Data extracted from a collection
################

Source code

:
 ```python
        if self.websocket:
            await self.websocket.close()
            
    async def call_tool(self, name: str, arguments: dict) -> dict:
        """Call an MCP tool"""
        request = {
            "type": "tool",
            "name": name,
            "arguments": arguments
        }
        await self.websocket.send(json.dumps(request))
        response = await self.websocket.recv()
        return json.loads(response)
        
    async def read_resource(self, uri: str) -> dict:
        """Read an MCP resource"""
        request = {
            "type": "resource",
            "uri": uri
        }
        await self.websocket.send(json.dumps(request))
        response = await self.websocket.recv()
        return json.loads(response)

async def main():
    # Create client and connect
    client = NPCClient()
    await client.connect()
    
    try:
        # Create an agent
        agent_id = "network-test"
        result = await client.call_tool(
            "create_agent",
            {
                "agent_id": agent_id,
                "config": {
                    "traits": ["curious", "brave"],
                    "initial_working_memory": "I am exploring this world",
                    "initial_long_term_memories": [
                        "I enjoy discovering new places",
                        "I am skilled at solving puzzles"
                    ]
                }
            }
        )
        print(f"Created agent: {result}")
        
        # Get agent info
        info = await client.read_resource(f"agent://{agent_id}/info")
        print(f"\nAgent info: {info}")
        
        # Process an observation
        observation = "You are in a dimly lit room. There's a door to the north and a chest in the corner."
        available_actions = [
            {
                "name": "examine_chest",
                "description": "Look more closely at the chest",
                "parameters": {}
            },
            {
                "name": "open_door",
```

################

> _What this task involves_: Once you have read the records above, please copy them out exactly.

> _Response to this task_:
Source code

:
 ```python
        if self.websocket:
            await self.websocket.close()
            
    async def call_tool(self, name: str, arguments: dict) -> dict:
        """Call an MCP tool"""
        request = {
            "type": "tool",
            "name": name,
            "arguments": arguments
        }
        await self.websocket.send(json.dumps(request))
        response = await self.websocket.recv()
        return json.loads(response)
        
    async def read_resource(self, uri: str) -> dict:
        """Read an MCP resource"""
        request = {
            "type": "resource",
            "uri": uri
        }
        await self.websocket.send(json.dumps(request))
        response = await self.websocket.recv()
        return json.loads(response)

async def main():
    # Create client and connect
    client = NPCClient()
    await client.connect()
    
    try:
        # Create an agent
        agent_id = "network-test"
        result = await client.call_tool(
            "create_agent",
            {
                "agent_id": agent_id,
                "config": {
                    "traits": ["curious", "brave"],
                    "initial_working_memory": "I am exploring this world",
                    "initial_long_term_memories": [
                        "I enjoy discovering new places",
                        "I am skilled at solving puzzles"
                    ]
                }
            }
        )
        print(f"Created agent: {result}")
        
        # Get agent info
        info = await client.read_resource(f"agent://{agent_id}/info")
        print(f"\nAgent info: {info}")
        
        # Process an observation
        observation = "You are in a dimly lit room. There's a door to the north and a chest in the corner."
        available_actions = [
            {
                "name": "examine_chest",
                "description": "Look more closely at the chest",
                "parameters": {}
            },
            {
                "name": "open_door",
```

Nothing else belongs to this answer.